U.S. equities closed lower, despite receiving a boost after the Federal Reserve raised interest rates. The Dow Jones Industrial Average fell 0.5% to 17,495.84, while the S&P 500 Index lost 0.5% to close at 2,041.89. The Nasdaq dipped 0.8% to 5,002.55.
Almaden Minerals shares were still on the rise, after releasing a positive preliminary economic assessment (PEA) on its Ixtaca gold-silver project in Mexico on Dec. 9. Its shares gained 8.4% to close at US58¢. The study, including the benefits of the recent mill purchase, envisions Ixtaca as a 7,000-tonne-per-day operation, with a 13-year mine life. The throughput is similar to the 2014 PEA’s alternative scenario that envisioned Ixtaca has a small mine, before ramping up to 30,000 daily tonnes in year six. Of note, the initial capital has dropped from US$244 million to US$100.2 million, improving the project’s economics. Assuming a US$1,150 per oz. gold price, the after-tax net present value at a 5% discount rate is US$166 million, with a 30% internal rate of return. Annual production should average 55,660 oz. gold and 3.6 million oz. silver, at operating costs of US$684 per equivalent oz. gold.
Cliffs Natural Resources sank 30.5% to US$1.59 per share, after Champion Iron Mines opted to buy the Bloom Lake iron ore mine in the Labrador Trough for $10.5 million — compared to the wallet-busting $4.9 billion Cliffs paid for it when it acquired Consolidated Thompson Iron Mines in 2011. As part of the deal — expected to close in early 2016 — Champion will also receive related rail and mineral assets in Quebec.

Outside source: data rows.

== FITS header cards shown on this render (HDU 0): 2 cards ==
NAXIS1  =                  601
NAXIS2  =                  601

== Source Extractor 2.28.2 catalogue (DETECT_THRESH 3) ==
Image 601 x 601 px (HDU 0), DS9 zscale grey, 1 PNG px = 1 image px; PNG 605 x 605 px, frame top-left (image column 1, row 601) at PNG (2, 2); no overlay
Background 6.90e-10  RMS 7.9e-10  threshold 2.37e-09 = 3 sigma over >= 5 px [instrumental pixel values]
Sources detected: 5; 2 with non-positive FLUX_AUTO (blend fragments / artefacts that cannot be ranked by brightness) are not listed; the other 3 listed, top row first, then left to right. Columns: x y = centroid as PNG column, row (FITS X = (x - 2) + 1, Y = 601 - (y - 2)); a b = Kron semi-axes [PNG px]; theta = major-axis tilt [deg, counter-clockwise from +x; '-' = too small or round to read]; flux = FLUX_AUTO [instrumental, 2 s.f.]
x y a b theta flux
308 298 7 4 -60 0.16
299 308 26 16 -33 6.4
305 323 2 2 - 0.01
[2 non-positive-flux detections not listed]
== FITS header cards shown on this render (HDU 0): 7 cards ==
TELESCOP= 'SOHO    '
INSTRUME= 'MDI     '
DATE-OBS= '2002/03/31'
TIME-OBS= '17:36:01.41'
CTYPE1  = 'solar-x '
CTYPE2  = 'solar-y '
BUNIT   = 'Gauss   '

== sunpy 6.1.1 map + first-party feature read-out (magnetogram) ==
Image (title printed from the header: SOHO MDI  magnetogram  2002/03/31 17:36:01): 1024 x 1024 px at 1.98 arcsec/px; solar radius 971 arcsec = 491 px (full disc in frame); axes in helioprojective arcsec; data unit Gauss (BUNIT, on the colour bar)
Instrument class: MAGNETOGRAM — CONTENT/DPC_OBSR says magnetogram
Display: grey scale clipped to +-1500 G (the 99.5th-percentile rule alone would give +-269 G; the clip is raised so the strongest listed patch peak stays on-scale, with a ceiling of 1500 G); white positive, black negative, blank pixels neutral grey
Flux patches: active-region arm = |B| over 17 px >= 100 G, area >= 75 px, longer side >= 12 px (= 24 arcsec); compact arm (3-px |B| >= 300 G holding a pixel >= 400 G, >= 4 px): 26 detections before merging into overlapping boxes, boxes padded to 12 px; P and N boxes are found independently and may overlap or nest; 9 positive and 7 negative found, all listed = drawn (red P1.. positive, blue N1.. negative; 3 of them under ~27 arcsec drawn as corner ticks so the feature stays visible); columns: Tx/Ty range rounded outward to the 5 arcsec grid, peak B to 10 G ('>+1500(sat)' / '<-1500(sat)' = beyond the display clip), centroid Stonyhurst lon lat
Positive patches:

Hudbay Minerals fell 20% to US$3.36 per share, on no new corporate news. On Dec. 4, it announced president and CEO David Garofalo would resign so he could become president and CEO at Goldcorp. Hudbay appointed Alan Hair as Garofalo’s replacement, effective Jan. 1, 2016. Hair hosted an investor and analyst luncheon and Q&A session on Dec. 11. The company notes its balance sheet is tight after building the large Constancia mine in Peru, BMO analyst Aleksandra Bukacheva writes in a note. “The Rosemont project is unlikely to go ahead if copper prices stay at or below US$2 per lb.,” she adds, noting Hudbay believes market condition will improve towards 2019.